The Haftarot (prophetic readings associated with each Shabbat) go from readings of warning the previous three weeks to prophecies of consolation, of hope, of rebirth and renewal.  This Shabbat, immediately following Tisha b'Av, is known as "Shabbat Nachamu," the Shabbat of comfort, based on a word repeated twice in a row at the beginning of the Haftarah from Isaiah 40.  

The message is not that things are better already, right now.  But rather, the message is one of hope and optimism, that things will be better, not today or tomorrow necessarily, but that there is a future, down the road, and it will be sweet and bright and worth waiting for, hoping for, and building for.  

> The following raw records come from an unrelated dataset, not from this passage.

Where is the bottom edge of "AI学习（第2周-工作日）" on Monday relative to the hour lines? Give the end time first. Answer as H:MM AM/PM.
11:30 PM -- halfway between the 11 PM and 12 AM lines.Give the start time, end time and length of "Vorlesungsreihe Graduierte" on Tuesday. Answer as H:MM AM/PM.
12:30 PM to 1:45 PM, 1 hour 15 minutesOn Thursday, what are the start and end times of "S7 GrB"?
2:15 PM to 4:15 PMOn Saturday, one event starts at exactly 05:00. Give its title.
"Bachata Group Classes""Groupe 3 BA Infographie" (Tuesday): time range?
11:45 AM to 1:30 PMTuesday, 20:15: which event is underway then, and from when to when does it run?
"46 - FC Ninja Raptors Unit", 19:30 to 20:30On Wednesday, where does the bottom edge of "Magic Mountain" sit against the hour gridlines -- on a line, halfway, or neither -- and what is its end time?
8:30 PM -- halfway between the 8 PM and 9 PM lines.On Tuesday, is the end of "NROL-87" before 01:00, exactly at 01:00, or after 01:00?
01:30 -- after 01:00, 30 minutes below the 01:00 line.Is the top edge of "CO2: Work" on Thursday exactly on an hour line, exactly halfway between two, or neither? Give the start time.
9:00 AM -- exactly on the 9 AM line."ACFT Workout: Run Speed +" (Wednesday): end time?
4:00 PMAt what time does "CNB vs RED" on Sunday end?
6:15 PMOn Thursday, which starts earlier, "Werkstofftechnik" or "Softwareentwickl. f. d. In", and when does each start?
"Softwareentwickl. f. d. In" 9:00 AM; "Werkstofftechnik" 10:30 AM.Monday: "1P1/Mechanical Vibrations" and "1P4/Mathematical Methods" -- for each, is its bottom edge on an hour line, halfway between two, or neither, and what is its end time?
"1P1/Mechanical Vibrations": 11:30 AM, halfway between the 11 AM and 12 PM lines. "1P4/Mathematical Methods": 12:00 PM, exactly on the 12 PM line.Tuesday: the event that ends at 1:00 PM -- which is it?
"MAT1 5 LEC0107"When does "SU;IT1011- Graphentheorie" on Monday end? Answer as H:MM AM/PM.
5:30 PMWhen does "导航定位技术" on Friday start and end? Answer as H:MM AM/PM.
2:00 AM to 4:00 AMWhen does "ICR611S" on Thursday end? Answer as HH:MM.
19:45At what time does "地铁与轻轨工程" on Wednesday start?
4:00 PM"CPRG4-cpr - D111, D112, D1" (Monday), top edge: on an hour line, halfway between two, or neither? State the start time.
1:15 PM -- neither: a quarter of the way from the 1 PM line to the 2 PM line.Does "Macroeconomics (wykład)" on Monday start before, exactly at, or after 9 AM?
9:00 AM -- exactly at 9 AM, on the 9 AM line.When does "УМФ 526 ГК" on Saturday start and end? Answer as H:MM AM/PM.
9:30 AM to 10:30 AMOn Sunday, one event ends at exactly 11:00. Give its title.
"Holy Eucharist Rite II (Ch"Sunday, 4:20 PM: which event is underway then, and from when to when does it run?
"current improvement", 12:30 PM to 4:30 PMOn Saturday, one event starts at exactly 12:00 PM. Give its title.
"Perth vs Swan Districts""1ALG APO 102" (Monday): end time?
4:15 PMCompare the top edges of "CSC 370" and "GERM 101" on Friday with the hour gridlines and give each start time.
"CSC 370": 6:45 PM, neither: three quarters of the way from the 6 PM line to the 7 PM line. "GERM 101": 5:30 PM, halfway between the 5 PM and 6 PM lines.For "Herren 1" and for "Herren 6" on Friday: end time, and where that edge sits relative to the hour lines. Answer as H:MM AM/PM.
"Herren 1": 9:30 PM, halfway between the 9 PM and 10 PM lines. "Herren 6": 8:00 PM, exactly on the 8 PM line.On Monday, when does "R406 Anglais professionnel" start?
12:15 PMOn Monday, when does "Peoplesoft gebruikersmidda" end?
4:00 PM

Today, July 31, 2020, the 10th of Av, is not in reality any better, any less sad, than yesterday, the 9th of Av, July 30, 2020.  But our Jewish calendrical and liturgical cycle directs our hearts to be sad yesterday, and today and in the weeks to home, to remember, to know, that one day, in the not-infinite future, we will experience a kind of redemption.  

I'm working, together with Rabbi Shafrin, and our entire synagogue staff and leadership, to help us weather this time of sadness and challenge.  And we are also confident in and hopeful for a time when at least the challenge of Covid will be behind us, and we will be able to really start rebuilding, and re-meeting.  We need each other now, and we'll need each other then, too.  

Tonight at 6pm, we'll gather on Zoom for mincha and Kabbalat Shabbat with melodies of hope and comfort. 

Sunday morning at 10am there's Havdalah, and at 11:30am, Leora Spitzer will lead a conversation about Dara Horn's novel, "Eternal Life." 

Minyan continues this week, and Rabbi Shafrin will be teaching Torah Talk on Friday at noon.  

I'll be taking my second week of staycation this coming week, and will look forward to being more in touch after next Shabbat.